(Stored items from a collection)

>>

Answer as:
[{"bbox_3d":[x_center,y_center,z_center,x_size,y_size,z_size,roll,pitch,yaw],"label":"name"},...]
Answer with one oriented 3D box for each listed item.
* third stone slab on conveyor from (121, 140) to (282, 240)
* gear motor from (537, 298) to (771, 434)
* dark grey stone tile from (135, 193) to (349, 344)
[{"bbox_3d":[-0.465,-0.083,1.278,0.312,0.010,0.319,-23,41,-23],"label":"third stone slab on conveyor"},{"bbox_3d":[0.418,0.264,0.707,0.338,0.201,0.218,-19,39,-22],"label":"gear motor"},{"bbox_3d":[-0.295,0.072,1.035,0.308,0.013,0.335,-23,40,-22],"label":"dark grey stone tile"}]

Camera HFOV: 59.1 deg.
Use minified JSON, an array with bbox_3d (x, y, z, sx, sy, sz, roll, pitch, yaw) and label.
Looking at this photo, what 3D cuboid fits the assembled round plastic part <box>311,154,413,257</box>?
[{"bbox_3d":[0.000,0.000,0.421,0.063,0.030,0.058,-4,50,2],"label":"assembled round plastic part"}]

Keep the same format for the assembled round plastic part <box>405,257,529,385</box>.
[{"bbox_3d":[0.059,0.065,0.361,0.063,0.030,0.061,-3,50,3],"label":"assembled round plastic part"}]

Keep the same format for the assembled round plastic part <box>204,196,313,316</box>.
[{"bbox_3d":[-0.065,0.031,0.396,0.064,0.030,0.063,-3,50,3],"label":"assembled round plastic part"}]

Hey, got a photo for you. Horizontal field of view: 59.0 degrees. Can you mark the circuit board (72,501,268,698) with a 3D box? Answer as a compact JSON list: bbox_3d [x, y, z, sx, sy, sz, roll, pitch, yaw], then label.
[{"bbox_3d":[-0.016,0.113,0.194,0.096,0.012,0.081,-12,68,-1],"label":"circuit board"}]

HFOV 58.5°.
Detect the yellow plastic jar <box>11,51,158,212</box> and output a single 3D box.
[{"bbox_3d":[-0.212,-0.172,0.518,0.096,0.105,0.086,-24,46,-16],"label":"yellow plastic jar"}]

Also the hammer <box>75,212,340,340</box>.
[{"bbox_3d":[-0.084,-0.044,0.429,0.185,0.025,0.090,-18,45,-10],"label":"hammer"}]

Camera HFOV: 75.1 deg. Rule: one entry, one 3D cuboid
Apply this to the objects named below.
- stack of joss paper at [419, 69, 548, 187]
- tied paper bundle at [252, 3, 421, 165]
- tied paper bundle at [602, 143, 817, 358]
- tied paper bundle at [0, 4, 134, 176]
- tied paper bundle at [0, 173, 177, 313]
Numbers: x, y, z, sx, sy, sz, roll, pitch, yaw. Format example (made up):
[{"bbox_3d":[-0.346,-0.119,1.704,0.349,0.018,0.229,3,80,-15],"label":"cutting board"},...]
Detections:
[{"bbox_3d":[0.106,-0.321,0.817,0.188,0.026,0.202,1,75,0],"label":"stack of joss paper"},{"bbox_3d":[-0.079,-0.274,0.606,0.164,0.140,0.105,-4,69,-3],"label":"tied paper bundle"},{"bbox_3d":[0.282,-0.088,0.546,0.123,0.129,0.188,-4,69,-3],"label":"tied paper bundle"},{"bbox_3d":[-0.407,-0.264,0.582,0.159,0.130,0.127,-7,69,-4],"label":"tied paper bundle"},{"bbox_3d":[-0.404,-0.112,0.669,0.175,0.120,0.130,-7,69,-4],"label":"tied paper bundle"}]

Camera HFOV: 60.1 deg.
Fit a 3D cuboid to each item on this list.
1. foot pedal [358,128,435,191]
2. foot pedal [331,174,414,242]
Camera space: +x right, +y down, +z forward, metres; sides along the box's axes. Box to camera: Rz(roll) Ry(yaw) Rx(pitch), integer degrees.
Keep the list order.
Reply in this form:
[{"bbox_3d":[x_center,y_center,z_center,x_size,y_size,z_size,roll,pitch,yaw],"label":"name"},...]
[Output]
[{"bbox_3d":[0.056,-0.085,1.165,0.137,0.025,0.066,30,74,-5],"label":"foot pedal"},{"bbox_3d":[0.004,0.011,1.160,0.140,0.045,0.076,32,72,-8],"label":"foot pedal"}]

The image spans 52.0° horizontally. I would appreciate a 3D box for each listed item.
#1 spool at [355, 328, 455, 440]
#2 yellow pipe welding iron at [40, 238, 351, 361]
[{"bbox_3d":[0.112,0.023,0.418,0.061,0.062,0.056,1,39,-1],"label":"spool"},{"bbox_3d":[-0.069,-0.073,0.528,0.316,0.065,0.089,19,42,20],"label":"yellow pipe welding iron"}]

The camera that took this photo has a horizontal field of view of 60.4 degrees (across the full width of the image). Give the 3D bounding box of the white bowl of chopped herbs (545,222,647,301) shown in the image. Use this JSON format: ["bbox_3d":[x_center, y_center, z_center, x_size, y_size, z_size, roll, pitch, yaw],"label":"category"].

<<

> **DESCRIPTION OF THE TASK**:
All lines above between those holding "Also the hammer <box>75,212,340,340</box>." and "Fit a 3D cuboid to each item on this list.", inclusive, must be set down unchanged, and no other line may be included.

> **RESULT OF THIS TASK**:
Also the hammer <box>75,212,340,340</box>.
[{"bbox_3d":[-0.084,-0.044,0.429,0.185,0.025,0.090,-18,45,-10],"label":"hammer"}]

Camera HFOV: 75.1 deg. Rule: one entry, one 3D cuboid
Apply this to the objects named below.
- stack of joss paper at [419, 69, 548, 187]
- tied paper bundle at [252, 3, 421, 165]
- tied paper bundle at [602, 143, 817, 358]
- tied paper bundle at [0, 4, 134, 176]
- tied paper bundle at [0, 173, 177, 313]
Numbers: x, y, z, sx, sy, sz, roll, pitch, yaw. Format example (made up):
[{"bbox_3d":[-0.346,-0.119,1.704,0.349,0.018,0.229,3,80,-15],"label":"cutting board"},...]
Detections:
[{"bbox_3d":[0.106,-0.321,0.817,0.188,0.026,0.202,1,75,0],"label":"stack of joss paper"},{"bbox_3d":[-0.079,-0.274,0.606,0.164,0.140,0.105,-4,69,-3],"label":"tied paper bundle"},{"bbox_3d":[0.282,-0.088,0.546,0.123,0.129,0.188,-4,69,-3],"label":"tied paper bundle"},{"bbox_3d":[-0.407,-0.264,0.582,0.159,0.130,0.127,-7,69,-4],"label":"tied paper bundle"},{"bbox_3d":[-0.404,-0.112,0.669,0.175,0.120,0.130,-7,69,-4],"label":"tied paper bundle"}]

Camera HFOV: 60.1 deg.
Fit a 3D cuboid to each item on this list.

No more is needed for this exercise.